▸ Work item
Can you render every line of text in the listing below as a single numbered list, skipping blank lines and leaving the pictures out of your answer?

***** Information supplied

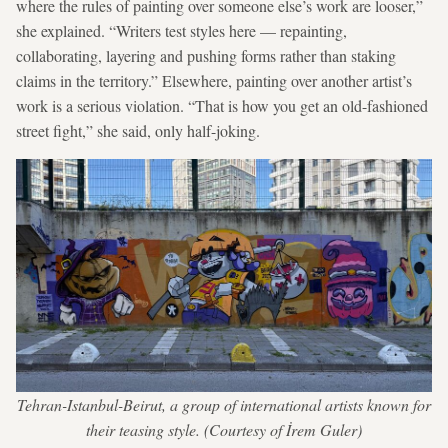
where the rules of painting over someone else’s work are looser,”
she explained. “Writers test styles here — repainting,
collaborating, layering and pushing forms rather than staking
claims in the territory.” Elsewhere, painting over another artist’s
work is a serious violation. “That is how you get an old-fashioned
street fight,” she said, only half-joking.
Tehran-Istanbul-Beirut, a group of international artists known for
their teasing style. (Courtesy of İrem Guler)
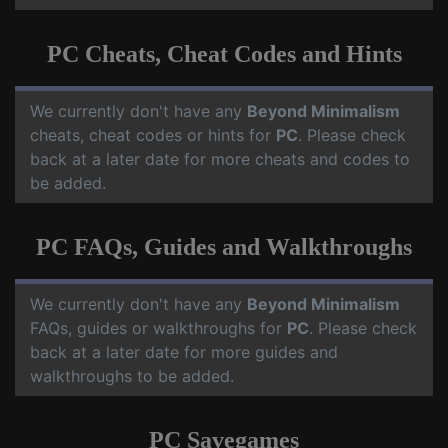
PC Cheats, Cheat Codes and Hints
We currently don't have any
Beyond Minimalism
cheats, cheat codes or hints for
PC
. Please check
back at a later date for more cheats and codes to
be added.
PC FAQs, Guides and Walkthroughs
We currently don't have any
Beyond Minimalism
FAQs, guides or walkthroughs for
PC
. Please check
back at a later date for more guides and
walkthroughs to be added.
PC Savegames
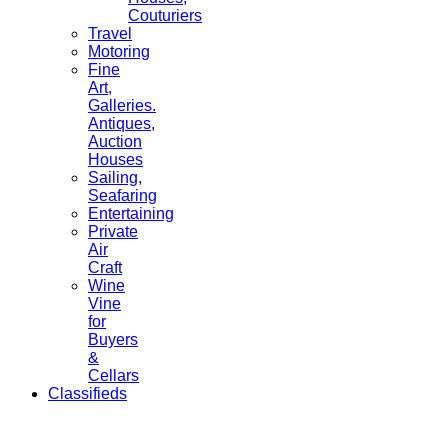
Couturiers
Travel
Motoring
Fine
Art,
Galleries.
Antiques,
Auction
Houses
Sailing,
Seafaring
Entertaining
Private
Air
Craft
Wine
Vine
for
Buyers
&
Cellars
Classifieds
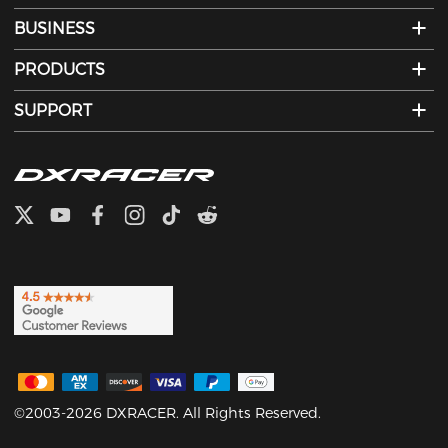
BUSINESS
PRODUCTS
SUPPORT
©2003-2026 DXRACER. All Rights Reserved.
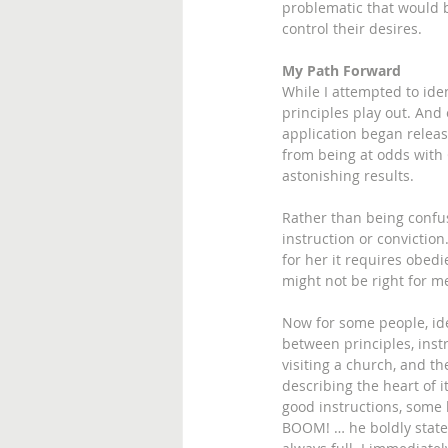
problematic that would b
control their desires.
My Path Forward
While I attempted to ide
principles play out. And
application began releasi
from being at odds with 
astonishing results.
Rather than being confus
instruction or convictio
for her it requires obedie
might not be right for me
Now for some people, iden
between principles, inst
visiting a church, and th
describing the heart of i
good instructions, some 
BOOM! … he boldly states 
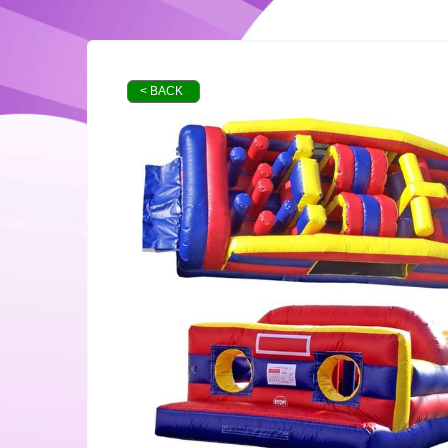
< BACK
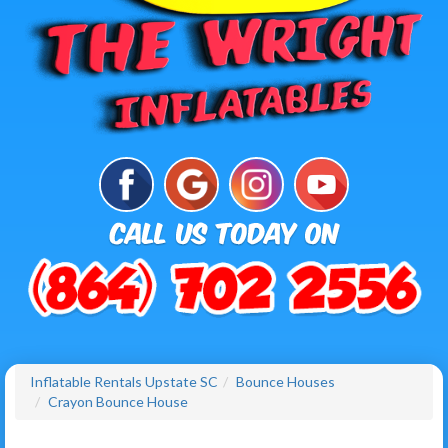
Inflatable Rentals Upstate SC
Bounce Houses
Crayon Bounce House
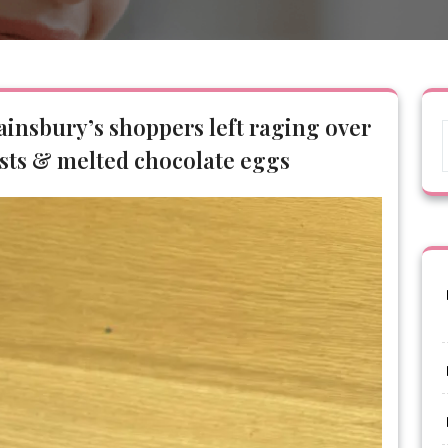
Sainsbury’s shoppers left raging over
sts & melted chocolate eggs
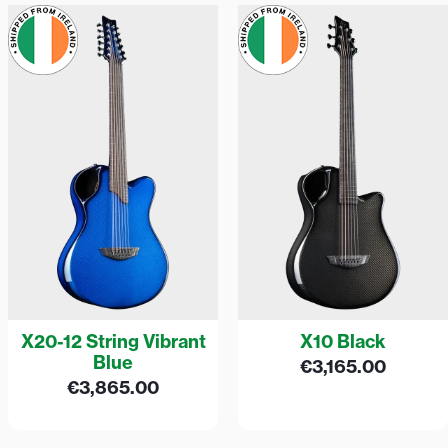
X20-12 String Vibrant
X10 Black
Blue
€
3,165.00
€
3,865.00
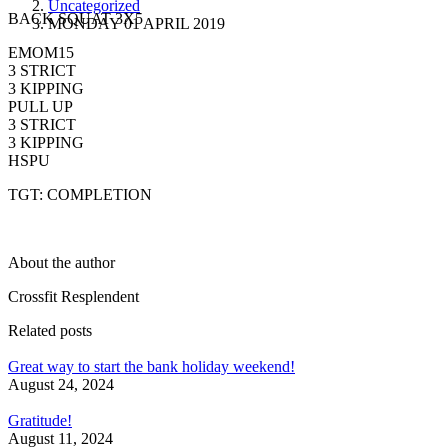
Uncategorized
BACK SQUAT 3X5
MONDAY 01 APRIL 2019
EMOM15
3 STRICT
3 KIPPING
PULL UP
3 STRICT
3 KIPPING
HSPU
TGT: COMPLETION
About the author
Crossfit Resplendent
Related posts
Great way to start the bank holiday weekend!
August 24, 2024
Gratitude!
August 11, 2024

**********

▸ Written reply
1. where the rules of painting over someone else’s work are looser,”
2. she explained. “Writers test styles here — repainting,
3. collaborating, layering and pushing forms rather than staking
4. claims in the territory.” Elsewhere, painting over another artist’s
5. work is a serious violation. “That is how you get an old-fashioned
6. street fight,” she said, only half-joking.
7. Tehran-Istanbul-Beirut, a group of international artists known for
8. their teasing style. (Courtesy of İrem Guler)
9. PC Cheats, Cheat Codes and Hints
10. We currently don't have any
11. Beyond Minimalism
12. cheats, cheat codes or hints for
13. PC
14. . Please check
15. back at a later date for more cheats and codes to
16. be added.
17. PC FAQs, Guides and Walkthroughs
18. We currently don't have any
19. Beyond Minimalism
20. FAQs, guides or walkthroughs for
21. PC
22. . Please check
23. back at a later date for more guides and
24. walkthroughs to be added.
25. PC Savegames
26. Couturiers
27. Travel
28. Motoring
29. Fine
30. Art,
31. Galleries.
32. Antiques,
33. Auction
34. Houses
35. Sailing,
36. Seafaring
37. Entertaining
38. Private
39. Air
40. Craft
41. Wine
42. Vine
43. for
44. Buyers
45. &
46. Cellars
47. Classifieds
48. BUSINESS
49. PRODUCTS
50. SUPPORT
51. ©2003-2026 DXRACER. All Rights Reserved.
52. problematic that would b
53. control their desires.
54. My Path Forward
55. While I attempted to ide
56. principles play out. And
57. application began releasi
58. from being at odds with 
59. astonishing results.
60. Rather than being confus
61. instruction or convictio
62. for her it requires obedie
63. might not be right for me
64. Now for some people, iden
65. between principles, inst
66. visiting a church, and th
67. describing the heart of i
68. good instructions, some 
69. BOOM! … he boldly states 
70. < BACK
71. Inflatable Rentals Upstate SC
72. Bounce Houses
73. Crayon Bounce House
74. Sainsbury’s shoppers left raging over
75. sts & melted chocolate eggs
76. X20-12 String Vibrant
77. X10 Black
78. Blue
79. €
80. 3,165.00
81. €
82. 3,865.00
83. Uncategorized
84. BACK SQUAT 3X5
85. MONDAY 01 APRIL 2019
86. EMOM15
87. 3 STRICT
88. 3 KIPPING
89. PULL UP
90. 3 STRICT
91. 3 KIPPING
92. HSPU
93. TGT: COMPLETION
94. About the author
95. Crossfit Resplendent
96. Related posts
97. Great way to start the bank holiday weekend!
98. August 24, 2024
99. Gratitude!
100. August 11, 2024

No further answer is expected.